» ASSIGNMENT
Below are entries; print them exactly from the first line through the one containing "Company’s Fixed |".

Stored data entries

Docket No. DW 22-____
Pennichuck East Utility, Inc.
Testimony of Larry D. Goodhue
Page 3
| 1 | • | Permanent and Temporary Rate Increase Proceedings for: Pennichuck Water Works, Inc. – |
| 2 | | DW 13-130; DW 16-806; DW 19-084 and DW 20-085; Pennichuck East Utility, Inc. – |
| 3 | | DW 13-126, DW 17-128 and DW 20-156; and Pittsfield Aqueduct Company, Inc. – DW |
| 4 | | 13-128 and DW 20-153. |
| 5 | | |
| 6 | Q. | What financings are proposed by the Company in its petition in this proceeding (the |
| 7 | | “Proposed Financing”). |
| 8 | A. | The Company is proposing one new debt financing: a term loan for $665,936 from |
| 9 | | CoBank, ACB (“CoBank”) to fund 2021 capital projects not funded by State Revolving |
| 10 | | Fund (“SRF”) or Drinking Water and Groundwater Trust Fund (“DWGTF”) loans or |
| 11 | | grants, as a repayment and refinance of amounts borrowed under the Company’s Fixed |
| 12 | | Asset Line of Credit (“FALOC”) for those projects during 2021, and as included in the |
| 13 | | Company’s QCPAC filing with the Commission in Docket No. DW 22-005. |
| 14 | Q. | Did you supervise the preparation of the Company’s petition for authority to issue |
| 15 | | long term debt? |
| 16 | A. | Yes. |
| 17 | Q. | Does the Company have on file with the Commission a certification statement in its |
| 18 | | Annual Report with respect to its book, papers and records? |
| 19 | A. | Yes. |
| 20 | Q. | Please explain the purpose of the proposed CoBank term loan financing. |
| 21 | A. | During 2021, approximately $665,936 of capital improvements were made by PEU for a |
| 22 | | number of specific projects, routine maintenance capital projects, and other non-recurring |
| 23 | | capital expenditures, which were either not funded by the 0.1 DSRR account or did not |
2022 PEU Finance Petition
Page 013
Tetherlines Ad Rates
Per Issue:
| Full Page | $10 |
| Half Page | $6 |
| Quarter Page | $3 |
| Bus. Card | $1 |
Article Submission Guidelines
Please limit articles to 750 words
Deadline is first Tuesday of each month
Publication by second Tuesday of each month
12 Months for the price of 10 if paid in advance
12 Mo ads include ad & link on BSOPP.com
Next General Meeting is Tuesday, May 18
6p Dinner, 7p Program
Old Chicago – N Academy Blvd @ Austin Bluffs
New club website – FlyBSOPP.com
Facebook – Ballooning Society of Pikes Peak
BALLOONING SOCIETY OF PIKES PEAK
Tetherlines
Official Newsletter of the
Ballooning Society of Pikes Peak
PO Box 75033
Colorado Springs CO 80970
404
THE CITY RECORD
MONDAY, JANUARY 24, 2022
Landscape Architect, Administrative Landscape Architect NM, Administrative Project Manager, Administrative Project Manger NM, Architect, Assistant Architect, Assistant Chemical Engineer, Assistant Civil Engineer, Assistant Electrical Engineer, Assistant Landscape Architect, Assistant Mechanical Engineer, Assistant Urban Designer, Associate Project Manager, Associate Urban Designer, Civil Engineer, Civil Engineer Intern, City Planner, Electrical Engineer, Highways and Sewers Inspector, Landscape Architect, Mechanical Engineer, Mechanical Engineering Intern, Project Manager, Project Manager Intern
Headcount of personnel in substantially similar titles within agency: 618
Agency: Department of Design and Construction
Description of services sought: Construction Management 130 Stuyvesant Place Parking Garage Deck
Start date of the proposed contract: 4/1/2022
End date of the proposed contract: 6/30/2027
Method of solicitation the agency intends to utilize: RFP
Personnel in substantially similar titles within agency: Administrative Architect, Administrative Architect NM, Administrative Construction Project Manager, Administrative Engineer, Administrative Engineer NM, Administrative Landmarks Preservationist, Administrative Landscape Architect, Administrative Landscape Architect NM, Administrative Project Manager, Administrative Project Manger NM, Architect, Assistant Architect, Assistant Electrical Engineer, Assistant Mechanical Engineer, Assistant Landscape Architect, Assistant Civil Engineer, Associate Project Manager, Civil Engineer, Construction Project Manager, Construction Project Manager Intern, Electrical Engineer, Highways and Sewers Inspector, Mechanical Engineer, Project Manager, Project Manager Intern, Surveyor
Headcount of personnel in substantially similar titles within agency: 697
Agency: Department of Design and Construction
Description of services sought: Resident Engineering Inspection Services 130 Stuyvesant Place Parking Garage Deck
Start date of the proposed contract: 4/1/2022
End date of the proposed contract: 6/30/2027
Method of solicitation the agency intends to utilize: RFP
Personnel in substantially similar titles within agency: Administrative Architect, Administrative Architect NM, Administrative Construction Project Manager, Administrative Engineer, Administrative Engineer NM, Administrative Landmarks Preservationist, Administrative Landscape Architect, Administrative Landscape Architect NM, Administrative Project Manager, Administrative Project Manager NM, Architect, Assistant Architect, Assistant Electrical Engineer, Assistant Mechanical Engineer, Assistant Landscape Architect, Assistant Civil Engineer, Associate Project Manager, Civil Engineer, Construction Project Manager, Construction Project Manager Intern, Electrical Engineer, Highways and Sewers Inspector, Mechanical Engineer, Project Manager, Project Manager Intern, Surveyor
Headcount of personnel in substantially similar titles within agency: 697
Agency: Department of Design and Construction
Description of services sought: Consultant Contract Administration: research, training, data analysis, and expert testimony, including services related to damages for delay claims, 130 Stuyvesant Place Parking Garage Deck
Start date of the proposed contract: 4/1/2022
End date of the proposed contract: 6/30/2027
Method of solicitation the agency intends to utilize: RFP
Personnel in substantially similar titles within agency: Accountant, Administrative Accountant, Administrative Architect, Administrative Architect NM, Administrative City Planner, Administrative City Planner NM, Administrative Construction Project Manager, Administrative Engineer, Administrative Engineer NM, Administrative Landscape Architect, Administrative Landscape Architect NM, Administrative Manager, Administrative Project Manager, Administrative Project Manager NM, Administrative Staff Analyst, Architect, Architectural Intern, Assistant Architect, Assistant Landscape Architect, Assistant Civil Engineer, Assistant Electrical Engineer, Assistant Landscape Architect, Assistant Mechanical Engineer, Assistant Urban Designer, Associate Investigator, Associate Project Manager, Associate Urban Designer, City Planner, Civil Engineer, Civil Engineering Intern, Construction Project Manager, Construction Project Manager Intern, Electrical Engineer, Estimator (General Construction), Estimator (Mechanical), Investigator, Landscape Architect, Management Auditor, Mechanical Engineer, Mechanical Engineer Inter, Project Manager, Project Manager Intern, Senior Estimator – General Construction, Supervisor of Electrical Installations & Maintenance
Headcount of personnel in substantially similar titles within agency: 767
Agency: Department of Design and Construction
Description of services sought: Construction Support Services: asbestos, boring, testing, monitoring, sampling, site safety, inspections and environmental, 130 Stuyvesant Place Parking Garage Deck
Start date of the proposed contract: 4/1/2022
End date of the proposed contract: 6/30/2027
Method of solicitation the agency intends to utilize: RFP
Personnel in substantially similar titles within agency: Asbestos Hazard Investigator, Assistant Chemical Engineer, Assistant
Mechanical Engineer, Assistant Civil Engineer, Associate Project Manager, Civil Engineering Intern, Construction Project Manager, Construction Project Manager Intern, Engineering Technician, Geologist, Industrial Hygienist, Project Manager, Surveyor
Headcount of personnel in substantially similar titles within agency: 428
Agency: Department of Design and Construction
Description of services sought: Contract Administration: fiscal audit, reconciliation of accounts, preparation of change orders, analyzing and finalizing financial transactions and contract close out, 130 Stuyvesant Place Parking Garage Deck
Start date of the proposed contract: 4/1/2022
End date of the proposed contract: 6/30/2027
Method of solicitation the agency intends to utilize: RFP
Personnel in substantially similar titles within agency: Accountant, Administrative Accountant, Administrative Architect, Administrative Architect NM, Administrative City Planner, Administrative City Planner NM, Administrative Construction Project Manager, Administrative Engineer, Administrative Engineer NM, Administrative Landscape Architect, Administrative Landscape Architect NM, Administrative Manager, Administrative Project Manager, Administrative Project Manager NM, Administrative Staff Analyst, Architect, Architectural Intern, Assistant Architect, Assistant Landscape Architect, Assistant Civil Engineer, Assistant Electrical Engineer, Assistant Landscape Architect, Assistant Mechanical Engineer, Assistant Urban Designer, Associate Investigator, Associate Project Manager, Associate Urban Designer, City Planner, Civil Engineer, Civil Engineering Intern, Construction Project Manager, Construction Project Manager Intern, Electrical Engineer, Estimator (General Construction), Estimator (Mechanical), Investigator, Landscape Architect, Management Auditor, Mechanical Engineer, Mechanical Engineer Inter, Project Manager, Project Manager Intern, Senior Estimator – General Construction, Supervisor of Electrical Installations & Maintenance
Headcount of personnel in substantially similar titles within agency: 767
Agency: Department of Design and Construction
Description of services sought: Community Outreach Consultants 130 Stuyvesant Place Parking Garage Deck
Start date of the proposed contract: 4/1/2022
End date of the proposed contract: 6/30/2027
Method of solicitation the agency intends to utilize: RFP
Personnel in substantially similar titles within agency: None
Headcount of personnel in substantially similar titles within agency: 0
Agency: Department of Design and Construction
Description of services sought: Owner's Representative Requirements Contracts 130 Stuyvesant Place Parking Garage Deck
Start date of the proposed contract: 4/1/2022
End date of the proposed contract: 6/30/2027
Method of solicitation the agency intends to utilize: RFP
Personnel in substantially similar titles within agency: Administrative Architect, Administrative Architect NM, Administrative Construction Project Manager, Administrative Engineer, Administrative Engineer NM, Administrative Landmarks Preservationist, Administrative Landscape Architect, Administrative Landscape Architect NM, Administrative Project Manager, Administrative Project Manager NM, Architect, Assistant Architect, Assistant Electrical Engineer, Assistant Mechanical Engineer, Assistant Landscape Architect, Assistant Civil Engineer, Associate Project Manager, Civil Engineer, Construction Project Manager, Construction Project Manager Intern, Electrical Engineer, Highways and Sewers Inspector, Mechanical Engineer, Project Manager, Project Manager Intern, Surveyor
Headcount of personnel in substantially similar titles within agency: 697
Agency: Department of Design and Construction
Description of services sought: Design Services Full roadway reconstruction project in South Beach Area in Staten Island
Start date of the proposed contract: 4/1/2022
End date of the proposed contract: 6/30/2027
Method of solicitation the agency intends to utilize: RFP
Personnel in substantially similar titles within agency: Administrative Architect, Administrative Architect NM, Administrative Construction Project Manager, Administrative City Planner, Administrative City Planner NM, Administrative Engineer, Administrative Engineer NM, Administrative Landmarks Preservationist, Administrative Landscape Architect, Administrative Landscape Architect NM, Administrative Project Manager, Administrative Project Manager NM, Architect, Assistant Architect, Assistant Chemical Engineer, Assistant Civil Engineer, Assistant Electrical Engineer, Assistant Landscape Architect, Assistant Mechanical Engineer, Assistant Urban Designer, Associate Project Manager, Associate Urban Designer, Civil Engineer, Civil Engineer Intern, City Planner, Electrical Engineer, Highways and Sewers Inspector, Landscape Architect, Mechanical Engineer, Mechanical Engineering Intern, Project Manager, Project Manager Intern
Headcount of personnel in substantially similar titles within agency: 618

» WRITTEN SOLUTION
Docket No. DW 22-____
Pennichuck East Utility, Inc.
Testimony of Larry D. Goodhue
Page 3
| 1 | • | Permanent and Temporary Rate Increase Proceedings for: Pennichuck Water Works, Inc. – |
| 2 | | DW 13-130; DW 16-806; DW 19-084 and DW 20-085; Pennichuck East Utility, Inc. – |
| 3 | | DW 13-126, DW 17-128 and DW 20-156; and Pittsfield Aqueduct Company, Inc. – DW |
| 4 | | 13-128 and DW 20-153. |
| 5 | | |
| 6 | Q. | What financings are proposed by the Company in its petition in this proceeding (the |
| 7 | | “Proposed Financing”). |
| 8 | A. | The Company is proposing one new debt financing: a term loan for $665,936 from |
| 9 | | CoBank, ACB (“CoBank”) to fund 2021 capital projects not funded by State Revolving |
| 10 | | Fund (“SRF”) or Drinking Water and Groundwater Trust Fund (“DWGTF”) loans or |
| 11 | | grants, as a repayment and refinance of amounts borrowed under the Company’s Fixed |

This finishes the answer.